Formosa Fabio, Anfuso Carmelina D, Satriano Cristina, Lupo Gabriella, Giurdanella Giovanni, Ragusa Nicola, Marletta Giovanni, Alberghina Mario
Laboratory for Molecular Surfaces and Nanotechnology, Department of Chemical Sciences, University of Catania and CSGI, 95125 Catania, Italy.
Microvasc Res. 2008 Apr;75(3):330-42. doi: 10.1016/j.mvr.2007.11.005. Epub 2007 Dec 4.
We examined the adhesion and proliferation of immortalized endothelial cells GP8.39 (ECs) onto polyethyleneterephtalate (PET) and polyhydroxymethylsiloxane (PHMS) thin films, functionalized by UV-O(3) treatment and/or protein immobilization. The modified surface topography showed partial oxidation for both polymers, a slight increase in wettability and monopolar basic character for PET, and a hydrophilic bipolar acid-base behaviour for PHMS. UV-O(3) treatment did not induce significant roughness changes (under 1 nm) as shown by atomic force spectroscopy measurements (AFM). The EC adhesion and spreading onto untreated and modified surfaces were investigated both before and after immobilization of collagen (CA) and fibronectin (FN) adlayers. AFM analyses showed an open-weave protein layer on both untreated polymers which became a tight-woven net after UV-O(3) irradiation of underlying films. On day 5 after seeding, cell count analyses on irradiated PET surfaces, CA/FN-coated or not, showed EC adhesion and proliferation significantly greater than those on untreated polymers, indicating that UV-O(3) irradiation promoted fast endothelialization. A less pronounced EC spreading behaviour on treated PHMS was observed. In ECs grown on irradiated and CA- or FN-coated PET, the levels of phospho-protein kinase Calpha (p-PKCalpha, phospho-ERK1/2, and phospho-cytosolic phospholipase A(2) (p-cPLA(2)), all enzymes taken as signaling markers of cell adhesion and proliferation, decreased in comparison to those in CA- or FN-coated untreated PET. In contrast, in ECs grown on UV-O(3)-treated PHMS, Western blot analyses showed increased levels of p-PKCalpha, p-ERK1/2 and p-cPLA(2) in comparison with cells grown onto untreated polymer. The growth response of ECs to the substrates was related to the changes of polarity properties of UV-O(3)-treated polymer films, from hydrophobic/neutral towards hydrophilic/charged layers, and the signaling pathway remodelling to the cell proliferation degree.

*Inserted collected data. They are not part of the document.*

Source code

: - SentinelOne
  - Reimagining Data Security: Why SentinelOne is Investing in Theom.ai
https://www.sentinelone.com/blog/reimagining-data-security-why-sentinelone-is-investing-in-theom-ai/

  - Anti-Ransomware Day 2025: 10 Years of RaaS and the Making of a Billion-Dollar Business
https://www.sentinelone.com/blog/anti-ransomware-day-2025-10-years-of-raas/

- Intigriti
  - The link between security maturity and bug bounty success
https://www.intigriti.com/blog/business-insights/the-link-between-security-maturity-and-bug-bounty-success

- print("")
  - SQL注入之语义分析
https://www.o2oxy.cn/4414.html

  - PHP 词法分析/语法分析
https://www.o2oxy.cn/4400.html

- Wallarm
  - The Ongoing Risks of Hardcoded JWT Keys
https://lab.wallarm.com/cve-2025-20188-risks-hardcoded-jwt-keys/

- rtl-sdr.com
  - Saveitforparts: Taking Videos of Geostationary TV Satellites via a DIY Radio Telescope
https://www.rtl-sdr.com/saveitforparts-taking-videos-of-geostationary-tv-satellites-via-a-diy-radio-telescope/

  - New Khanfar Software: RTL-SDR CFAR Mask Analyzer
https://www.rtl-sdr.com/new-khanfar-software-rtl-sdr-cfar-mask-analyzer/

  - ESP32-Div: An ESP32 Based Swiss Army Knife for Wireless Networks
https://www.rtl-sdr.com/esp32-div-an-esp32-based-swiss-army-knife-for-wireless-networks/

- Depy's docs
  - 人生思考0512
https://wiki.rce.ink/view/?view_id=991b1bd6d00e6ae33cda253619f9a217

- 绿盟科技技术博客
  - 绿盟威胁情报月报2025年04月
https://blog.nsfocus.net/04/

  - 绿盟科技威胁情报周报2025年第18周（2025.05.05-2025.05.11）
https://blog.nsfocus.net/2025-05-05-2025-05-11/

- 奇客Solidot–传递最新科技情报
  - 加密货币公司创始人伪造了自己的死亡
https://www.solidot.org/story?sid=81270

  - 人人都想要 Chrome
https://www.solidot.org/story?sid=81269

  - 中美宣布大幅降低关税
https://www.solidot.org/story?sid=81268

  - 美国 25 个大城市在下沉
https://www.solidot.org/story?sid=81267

我们研究了永生化内皮细胞GP8.39(ECs)在经紫外线臭氧(UV - O(3))处理和/或蛋白质固定化功能化的聚对苯二甲酸乙二酯(PET)和聚羟甲基硅氧烷(PHMS)薄膜上的黏附与增殖情况。改性后的表面形貌显示两种聚合物均发生了部分氧化,PET的润湿性略有增加且具有单极性碱性特征,而PHMS具有亲水性双极性酸碱行为。原子力光谱测量(AFM)表明,UV - O(3)处理未引起显著的粗糙度变化(小于1纳米)。在固定胶原蛋白(CA)和纤连蛋白(FN)吸附层之前和之后,均对ECs在未处理和改性表面上的黏附与铺展情况进行了研究。AFM分析显示,在两种未处理的聚合物上均有开放编织的蛋白质层,在对下层薄膜进行UV - O(3)辐照后,该蛋白质层变成了紧密编织的网络。接种后第5天,对辐照后的PET表面(无论是否涂覆CA/FN)进行细胞计数分析,结果显示ECs的黏附与增殖显著高于未处理的聚合物,这表明UV - O(3)辐照促进了快速内皮化。在处理过的PHMS上观察到ECs的铺展行为不太明显。在辐照且涂覆CA或FN的PET上生长的ECs中,与涂覆CA或FN的未处理PET相比,磷酸化蛋白激酶Cα(p - PKCalpha)、磷酸化细胞外信号调节激酶1/2(phospho - ERK1/2)和磷酸化胞质磷脂酶A2(p - cPLA(2))(所有这些酶均被视为细胞黏附与增殖的信号标志物)的水平均降低。相反,在UV - O(3)处理的PHMS上生长的ECs中,蛋白质印迹分析显示,与在未处理聚合物上生长的细胞相比,p - PKCalpha、p - ERK1/2和p - cPLA(2)的水平升高。ECs对底物的生长反应与UV - O(3)处理的聚合物薄膜极性性质的变化有关,即从疏水/中性变为亲水/带电层,以及信号通路重塑与细胞增殖程度的关系。